Les astronomes ont découvert que 3I/ATLAS transporte du méthanol et d'autres produits chimiques probablement importants à l'origine de la vie.

La comète 3I/ATLAS n'est que le troisième visiteur connu de notre système solaire en provenance d'ailleurs
La comète interstellaire 3I/ATLAS rejette des composés chimiques riches en carbone à un rythme plus élevé que presque toutes les autres comètes de notre système solaire. L’un de ces composés est le méthanol, un ingrédient clé de la chimie prébiotique qui n’a pas été observé dans d’autres objets interstellaires.
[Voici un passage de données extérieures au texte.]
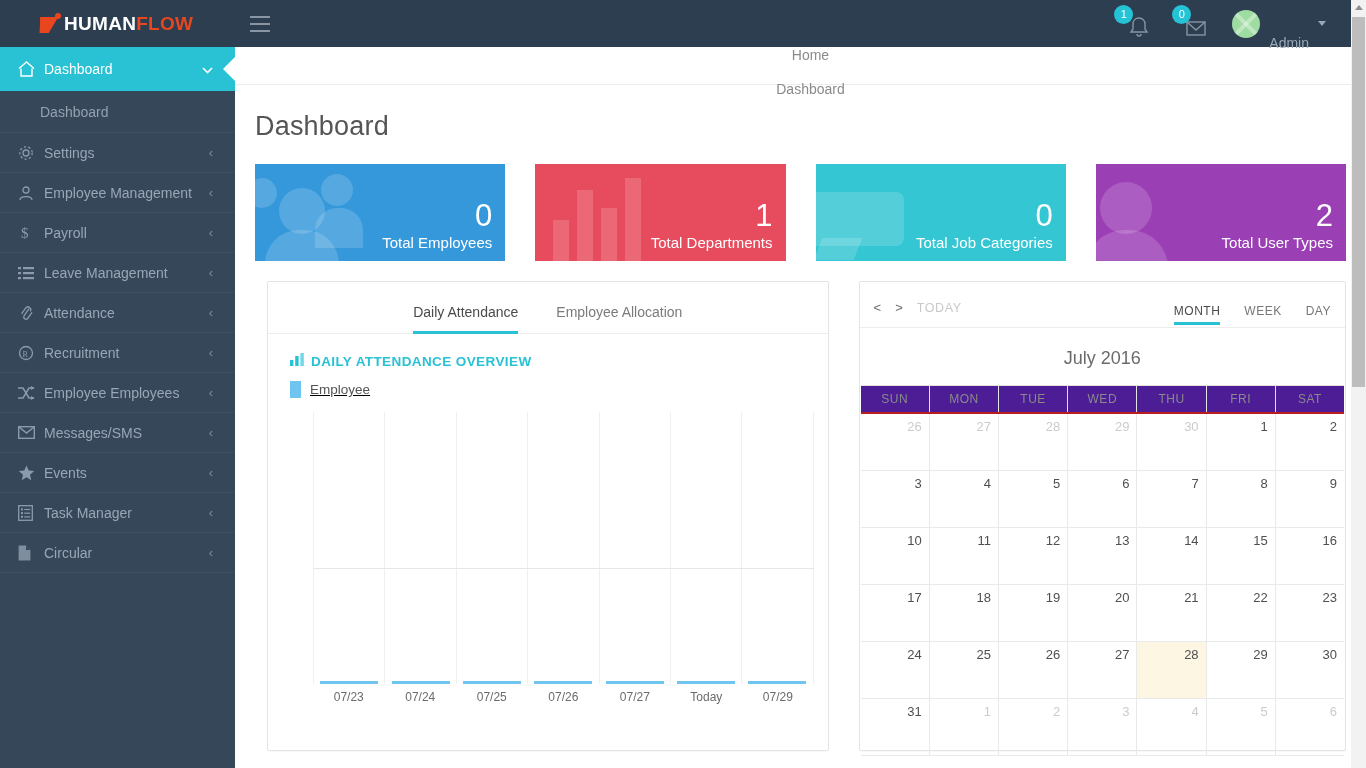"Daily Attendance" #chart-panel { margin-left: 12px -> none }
3I/ATLAS, qui n'est que le troisième visiteur de notre système solaire en provenance d'une autre partie de la galaxie, semble ne ressembler à aucune comète de notre propre voisinage galactique. Au fur et à mesure qu'elle se dirigeait vers le soleil, une enveloppe de vapeur d'eau et de gaz s'est rapidement développée autour d'elle, qui contenait également des quantités beaucoup plus importantes de dioxyde de carbone que celles que l'on voit dans les comètes typiques du système solaire. La lumière de la comète semblait également beaucoup plus rouge que d'habitude, indiquant une possible chimie de surface inhabituelle, et elle a commencé à libérer ses gaz alors qu'elle était relativement loin du soleil, une indication qu'elle n'était peut-être pas passée près d'une autre étoile depuis des centaines de millions d'années, ou depuis qu'elle a quitté son système stellaire d'origine.
Aujourd'hui, Martin Cordiner du Goddard Space Flight Center de la NASA dans le Maryland et ses collègues ont utilisé l'Atacama Large Millimeter/submillimeter Array (ALMA) au Chili pour découvrir que 3I/ATLAS produit des quantités importantes de cyanure d'hydrogène gazeux, et des quantités encore plus importantes de méthanol gazeux. « Des molécules comme le cyanure d'hydrogène et le méthanol sont présentes en quantités infimes et ne constituent pas les constituants dominants de nos propres comètes », explique Cordiner. « Ici, nous voyons qu'en fait, dans cette comète extraterrestre, ils sont très abondants. »
Cordiner et son équipe ont découvert que le cyanure d'hydrogène gazeux provenait de relativement près du noyau rocheux de la comète et était produit en quantités d'environ un quart à un demi-kilogramme par seconde. Du méthanol a également été trouvé dans le noyau, mais il semble également être produit en quantités importantes dans la coma de la comète, qui est la longue queue de poussière et de gaz située à plusieurs kilomètres de la comète elle-même.
Le méthanol est apparu en quantités bien plus importantes que le cyanure d'hydrogène – environ 40 kilogrammes par seconde – et représente environ 8 % de la vapeur totale provenant de la comète, contre environ 2 % pour les comètes standards du système solaire. Les différences de localisation de ces deux molécules suggèrent également que le noyau de la comète n'est pas uniforme, ce qui pourrait éventuellement nous renseigner sur la manière dont elle s'est formée, explique Cordiner.
Bien que le méthanol soit un composé carboné relativement simple, il constitue un tremplin clé vers la production de molécules plus complexes essentielles à la vie, explique Cordiner, et serait probablement produit en grandes quantités lorsque d'autres réactions chimiques produisant ces molécules se produiraient. « Il semble chimiquement invraisemblable que l'on puisse s'engager sur la voie d'une complexité chimique très élevée sans produire de méthanol », explique Cordiner.
Josep Trigo-Rodríguez, de l'Institut des sciences spatiales d'Espagne, et ses collègues ont prédit qu'une comète riche en métaux comme le fer devrait également produire des quantités relativement importantes de méthanol, car l'eau liquide, libérée par la chaleur du soleil, commencerait à traverser le noyau de la comète et à réagir chimiquement avec ses composés de fer – un processus qui devrait créer du méthanol. En tant que tel, trouver des traces de méthanol dans le coma de la comète pourrait être un signe que la comète est relativement riche en métaux, dit-il.